* [TEXT BLOCK]
____

However, she was unable to publish her results herself, as she died in 1916 at the age of 24. Some accounts suggest she died after inhaling chlorine gas following a lab accident. A year later, the president of the University of Hawaii claimed her discovery for himself and published the findings without giving her credit. It wasn't until 1922 when her colleagues published her findings that she was given the recognition she deserved, although the University of Hawaii didn't formally recognize her work for nearly 90 years. Even though her research career was tragically cut short, the "Ball method" was used for decades until new treatments were discovered.
Video | Alice Ball feature from the London School of Hygiene & Tropical Medicine (LSHTM)
Charles Lightfoot Roman | Helped make workplaces safe
Charles Lightfoot Roman (1889 – 1961) was not only one of the first Black Canadians to graduate from McGill University's Faculty of Medicine, he also was a pioneer in what eventually became the field of industrial medicine, specializing in the study and prevention of workplace accidents.
The grandson of a slave who came to Canada through the Underground Railway, Lightfoot Roman was born in Port Elgin, Ont., and grew up both there and in Bay City, Mich.

____

* [ACTION ITEM] Reproduce the profile text on Alice Ball and Charles Lightfoot Roman in full, word for word. The rows are separate material with no connection to this text.

* [DATA EXCERPTS]
____

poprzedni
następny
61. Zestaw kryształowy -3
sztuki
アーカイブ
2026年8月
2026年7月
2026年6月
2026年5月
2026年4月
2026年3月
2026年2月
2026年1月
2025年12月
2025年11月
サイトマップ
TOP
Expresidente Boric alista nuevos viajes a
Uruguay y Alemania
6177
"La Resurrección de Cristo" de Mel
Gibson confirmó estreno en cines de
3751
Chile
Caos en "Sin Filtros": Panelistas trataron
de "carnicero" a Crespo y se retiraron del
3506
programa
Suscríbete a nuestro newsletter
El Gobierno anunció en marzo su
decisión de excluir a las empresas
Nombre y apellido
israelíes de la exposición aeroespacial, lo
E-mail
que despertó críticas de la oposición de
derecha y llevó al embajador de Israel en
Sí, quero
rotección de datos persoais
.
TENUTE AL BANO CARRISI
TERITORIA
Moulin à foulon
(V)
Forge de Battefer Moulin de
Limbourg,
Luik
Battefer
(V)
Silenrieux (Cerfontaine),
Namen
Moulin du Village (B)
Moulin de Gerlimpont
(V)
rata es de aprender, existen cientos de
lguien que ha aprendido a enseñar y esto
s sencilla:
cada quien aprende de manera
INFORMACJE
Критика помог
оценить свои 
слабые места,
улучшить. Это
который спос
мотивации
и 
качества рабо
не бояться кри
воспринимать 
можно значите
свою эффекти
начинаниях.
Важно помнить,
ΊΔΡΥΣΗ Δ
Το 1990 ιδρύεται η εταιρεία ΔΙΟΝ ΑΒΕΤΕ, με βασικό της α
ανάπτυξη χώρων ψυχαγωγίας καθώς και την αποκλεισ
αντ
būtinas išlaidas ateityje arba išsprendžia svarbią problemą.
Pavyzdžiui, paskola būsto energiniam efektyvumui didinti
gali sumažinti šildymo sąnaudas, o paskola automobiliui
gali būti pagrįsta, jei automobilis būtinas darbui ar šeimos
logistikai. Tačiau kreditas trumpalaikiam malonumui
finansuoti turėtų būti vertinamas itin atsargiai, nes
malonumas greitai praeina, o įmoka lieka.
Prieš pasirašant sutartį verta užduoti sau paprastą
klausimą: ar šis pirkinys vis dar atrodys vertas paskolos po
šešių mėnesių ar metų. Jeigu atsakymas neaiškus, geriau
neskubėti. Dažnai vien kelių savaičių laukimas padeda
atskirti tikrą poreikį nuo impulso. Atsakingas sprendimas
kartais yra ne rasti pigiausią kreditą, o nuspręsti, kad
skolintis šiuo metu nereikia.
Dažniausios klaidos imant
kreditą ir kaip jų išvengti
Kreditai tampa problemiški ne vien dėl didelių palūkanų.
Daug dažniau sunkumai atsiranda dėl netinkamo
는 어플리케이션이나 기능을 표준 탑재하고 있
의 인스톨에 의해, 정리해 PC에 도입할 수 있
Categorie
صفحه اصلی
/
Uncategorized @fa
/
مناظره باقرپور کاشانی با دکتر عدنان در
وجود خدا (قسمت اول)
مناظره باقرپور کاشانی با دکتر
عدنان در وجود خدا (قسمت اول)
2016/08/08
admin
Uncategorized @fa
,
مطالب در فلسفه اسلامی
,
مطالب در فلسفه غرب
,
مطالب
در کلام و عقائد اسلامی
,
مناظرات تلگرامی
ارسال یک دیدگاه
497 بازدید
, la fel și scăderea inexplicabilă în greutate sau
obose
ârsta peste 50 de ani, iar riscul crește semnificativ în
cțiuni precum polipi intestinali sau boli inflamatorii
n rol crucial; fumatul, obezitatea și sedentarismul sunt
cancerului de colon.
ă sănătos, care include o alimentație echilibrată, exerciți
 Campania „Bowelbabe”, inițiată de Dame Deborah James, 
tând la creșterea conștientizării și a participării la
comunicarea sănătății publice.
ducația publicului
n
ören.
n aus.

____

* [RESULT]
However, she was unable to publish her results herself, as she died in 1916 at the age of 24. Some accounts suggest she died after inhaling chlorine gas following a lab accident. A year later, the president of the University of Hawaii claimed her discovery for himself and published the findings without giving her credit. It wasn't until 1922 when her colleagues published her findings that she was given the recognition she deserved, although the University of Hawaii didn't formally recognize her work for nearly 90 years. Even though her research career was tragically cut short, the "Ball method" was used for decades until new treatments were discovered.
Video | Alice Ball feature from the London School of Hygiene & Tropical Medicine (LSHTM)
Charles Lightfoot Roman | Helped make workplaces safe
Charles Lightfoot Roman (1889 – 1961) was not only one of the first Black Canadians to graduate from McGill University's Faculty of Medicine, he also was a pioneer in what eventually became the field of industrial medicine, specializing in the study and prevention of workplace accidents.
The grandson of a slave who came to Canada through the Underground Railway, Lightfoot Roman was born in Port Elgin, Ont., and grew up both there and in Bay City, Mich.